# Can AIB see my savings in Boi



## barepockets (15 May 2013)

Hi,

I'm currently dealing with ACC, - got go ahead to sell 4 sites and they want a Sworn statement of affairs and want me to sign dev of confidentiality 

AIB - I'm hoping they will give go ahead to sell shortly

Question. I have some savings in a current account in BOI ireland and Ulster bank in north which  ACC or AIB  dont know about

Should I tell them or can they see it anyway. My friend is telling me to put it into prize bonds.


----------



## Palerider (15 May 2013)

Banks have no visibility on any accounts held in other unconnected institutions but of course you are proposing not to show these on a sworn statement of means, your choice, you are swearing it.


----------



## barepockets (15 May 2013)

Thanks palerider.

 Yeah that's my dilemma I might be as we'll to be up front and honest


----------



## Luternau (15 May 2013)

Remember this is a public forum and ACC may be reading this-are you identifable by what you wrote? (selling 4 sites, has business with AIB, who like that have we requested a statement of means from)...narrows it down a lot. 
What if they reject your statement of means and block sale of property etc?


----------



## Commercial (16 May 2013)

While banks are not able to see what monies are on deposit in other banks, they could simply pick up the phone to a former colleague in Bank of Ireland. give your name and DOB and hey presto.
Bankers move around to other Banks on a regular basis
They can't state that they know you have savings, but they know it and could follow you for it by squeezing you.
I would take it out of the bank for a few months at least


----------



## Jim2007 (16 May 2013)

Commercial said:


> While banks are not able to see what monies are on deposit in other banks, they could simply pick up the phone to a former colleague in Bank of Ireland. give your name and DOB and hey presto.
> Bankers move around to other Banks on a regular basis
> They can't state that they know you have savings, but they know it and could follow you for it by squeezing you.
> I would take it out of the bank for a few months at least



Ideal speculation!  First of all bank staff have very limited access to client information, they are restricted to their assigned customers - an individual, a team, a section, a branch and so on.  And secondly every access to client information is logged and any unusual patterns flagged up to legal and compliance officers for investigation.  Finally unless the person is involved in either wealthy management or investment banking, they rearily switch banks, but may from time to time move to a different branch or roll.

So the idea of bank staff randomly looking up client details for their mates is extremely unlikely and more than their job is worth.


----------



## Commercial (16 May 2013)

Hi Jim. I have worked in a bank in Ireland and none of the information was limited to the relationship manager. I have also been into the offices of a large bank in Ireland who could look up clients there and then once I gave them the name and DOB.
So it is indeed not speculation!!

I know of many bankers who have moved within the last 12 months from one bank to another and they were all involved in lending or debt restructuring.
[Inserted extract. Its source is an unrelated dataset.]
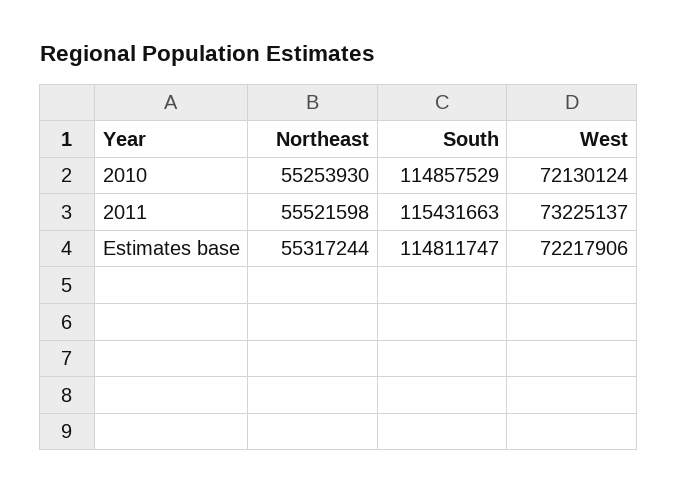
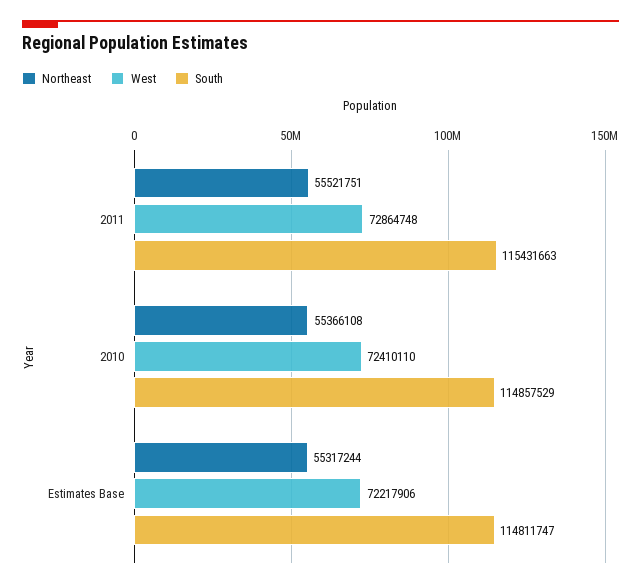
Northeast, 2010: 55253930 -> 55366108
West, 2010: 72130124 -> 72410110
Northeast, 2011: 55521598 -> 55521751
West, 2011: 73225137 -> 72864748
I have first hand experience of them looking up clients randomly


----------



## Jim2007 (16 May 2013)

barepockets said:


> Hi,
> 
> I'm currently dealing with ACC, - got go ahead to sell 4 sites and they want a Sworn statement of affairs and want me to sign dev of confidentiality
> 
> ...



Well first of all a bank des not have acces to your account information at another bank, but that does not mean that they can't find out about it.  

For instance every transfer back and forth between banks carries the full details of each account involved, so if you ever made a transfer between the two banks they'd know of the existence of the account, but not the details.

An unusual series of transactions or a single large transaction might lead them to conclude that you were stashing some of your cash elsewhere.  Or a review of your live style as opposed to your banking transactions might suggest to them that they are not seeing the full picture.

So in conclusion while they don't have access to your details at other banks, it is certainly possible for them to become aware that you are not being entirely upfront with them.  And in any court proceedings they could be motivated to seek on order for discovery.  Needless to say having provided false information under oath would put you at a disadvantage in such proceedings.


----------



## Bronte (16 May 2013)

I fully agree with Commercial's experiences as related on here. When I was first on AAM I mentioned something that had happened between my parents who banked respectively with AIB and BofI. Not going to go into the story here now, but from that and other observations for many years of bankers I've never ever trusted a banker.  

All it takes is a phone call between any two banks. Ireland is very small. And with technology getting smaller.


----------